**PROBLEM DETAILS**
Starting at the top of the records, output every line through the one that contains "Ingrédients", keeping each exactly as it appears.

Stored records
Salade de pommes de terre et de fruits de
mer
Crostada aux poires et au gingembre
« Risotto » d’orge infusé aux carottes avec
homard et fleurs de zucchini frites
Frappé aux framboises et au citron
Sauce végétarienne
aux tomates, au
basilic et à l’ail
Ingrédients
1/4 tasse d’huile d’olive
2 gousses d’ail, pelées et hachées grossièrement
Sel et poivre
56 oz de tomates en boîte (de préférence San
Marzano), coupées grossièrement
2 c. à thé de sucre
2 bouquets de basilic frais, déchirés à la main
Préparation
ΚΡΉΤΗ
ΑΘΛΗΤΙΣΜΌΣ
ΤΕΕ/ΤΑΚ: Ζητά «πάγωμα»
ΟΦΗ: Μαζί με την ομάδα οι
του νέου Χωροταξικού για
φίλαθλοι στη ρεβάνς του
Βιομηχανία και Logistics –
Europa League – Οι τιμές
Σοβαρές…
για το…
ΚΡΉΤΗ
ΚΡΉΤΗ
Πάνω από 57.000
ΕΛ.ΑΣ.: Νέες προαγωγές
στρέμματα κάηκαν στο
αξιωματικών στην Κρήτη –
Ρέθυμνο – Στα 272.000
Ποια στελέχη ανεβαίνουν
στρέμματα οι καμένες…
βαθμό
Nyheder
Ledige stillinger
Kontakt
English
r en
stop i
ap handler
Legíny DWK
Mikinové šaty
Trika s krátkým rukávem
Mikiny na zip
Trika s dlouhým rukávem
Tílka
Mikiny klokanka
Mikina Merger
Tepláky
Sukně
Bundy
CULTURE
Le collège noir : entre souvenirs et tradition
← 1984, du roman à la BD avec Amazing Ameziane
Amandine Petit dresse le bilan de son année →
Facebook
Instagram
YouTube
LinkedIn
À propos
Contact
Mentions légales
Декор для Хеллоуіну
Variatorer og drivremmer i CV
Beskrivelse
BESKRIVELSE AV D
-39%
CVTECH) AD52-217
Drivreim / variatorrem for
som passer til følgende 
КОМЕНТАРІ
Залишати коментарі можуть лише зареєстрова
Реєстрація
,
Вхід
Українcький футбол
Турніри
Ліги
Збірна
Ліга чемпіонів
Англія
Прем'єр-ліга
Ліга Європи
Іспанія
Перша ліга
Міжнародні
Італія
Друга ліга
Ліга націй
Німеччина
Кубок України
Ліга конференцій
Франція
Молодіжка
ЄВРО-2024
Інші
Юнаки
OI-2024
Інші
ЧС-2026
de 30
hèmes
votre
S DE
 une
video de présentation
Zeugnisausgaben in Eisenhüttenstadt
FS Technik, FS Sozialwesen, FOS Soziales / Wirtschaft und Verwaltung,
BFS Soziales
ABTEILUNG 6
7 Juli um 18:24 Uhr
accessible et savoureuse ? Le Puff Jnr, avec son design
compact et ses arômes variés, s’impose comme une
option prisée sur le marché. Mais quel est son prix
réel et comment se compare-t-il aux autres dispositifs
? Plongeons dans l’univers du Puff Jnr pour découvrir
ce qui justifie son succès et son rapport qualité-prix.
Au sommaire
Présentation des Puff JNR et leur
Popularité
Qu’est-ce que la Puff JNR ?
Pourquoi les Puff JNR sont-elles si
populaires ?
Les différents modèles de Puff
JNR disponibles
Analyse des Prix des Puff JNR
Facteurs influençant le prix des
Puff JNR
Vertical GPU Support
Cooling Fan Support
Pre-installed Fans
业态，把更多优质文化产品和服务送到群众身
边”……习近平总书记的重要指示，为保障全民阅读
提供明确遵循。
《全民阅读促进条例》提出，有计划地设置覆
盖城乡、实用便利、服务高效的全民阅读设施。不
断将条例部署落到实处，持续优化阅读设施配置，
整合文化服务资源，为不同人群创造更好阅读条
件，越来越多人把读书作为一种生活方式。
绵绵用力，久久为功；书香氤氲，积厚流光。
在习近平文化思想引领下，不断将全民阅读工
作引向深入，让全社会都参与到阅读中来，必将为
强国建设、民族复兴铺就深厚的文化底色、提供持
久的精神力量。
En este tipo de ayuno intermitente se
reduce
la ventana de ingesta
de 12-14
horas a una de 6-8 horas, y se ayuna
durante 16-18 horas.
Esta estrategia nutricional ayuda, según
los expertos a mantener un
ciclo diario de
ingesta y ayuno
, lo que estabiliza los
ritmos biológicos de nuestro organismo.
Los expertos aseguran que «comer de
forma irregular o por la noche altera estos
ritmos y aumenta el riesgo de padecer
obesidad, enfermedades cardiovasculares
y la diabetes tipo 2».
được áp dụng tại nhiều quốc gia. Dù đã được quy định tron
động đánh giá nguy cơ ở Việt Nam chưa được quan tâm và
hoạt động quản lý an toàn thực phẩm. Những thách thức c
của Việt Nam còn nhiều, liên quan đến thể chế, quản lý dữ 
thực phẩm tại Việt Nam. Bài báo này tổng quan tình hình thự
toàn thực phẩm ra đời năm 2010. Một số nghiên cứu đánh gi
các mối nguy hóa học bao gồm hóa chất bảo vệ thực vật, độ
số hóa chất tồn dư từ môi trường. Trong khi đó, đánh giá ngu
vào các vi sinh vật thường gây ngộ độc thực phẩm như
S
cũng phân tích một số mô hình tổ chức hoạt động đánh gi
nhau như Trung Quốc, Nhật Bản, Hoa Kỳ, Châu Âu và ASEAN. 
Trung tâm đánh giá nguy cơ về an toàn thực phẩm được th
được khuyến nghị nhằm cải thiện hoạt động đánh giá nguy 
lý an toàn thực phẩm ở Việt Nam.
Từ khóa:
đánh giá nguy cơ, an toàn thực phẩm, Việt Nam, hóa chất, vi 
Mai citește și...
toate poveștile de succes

**TASK SOLUTION**
Salade de pommes de terre et de fruits de
mer
Crostada aux poires et au gingembre
« Risotto » d’orge infusé aux carottes avec
homard et fleurs de zucchini frites
Frappé aux framboises et au citron
Sauce végétarienne
aux tomates, au
basilic et à l’ail
Ingrédients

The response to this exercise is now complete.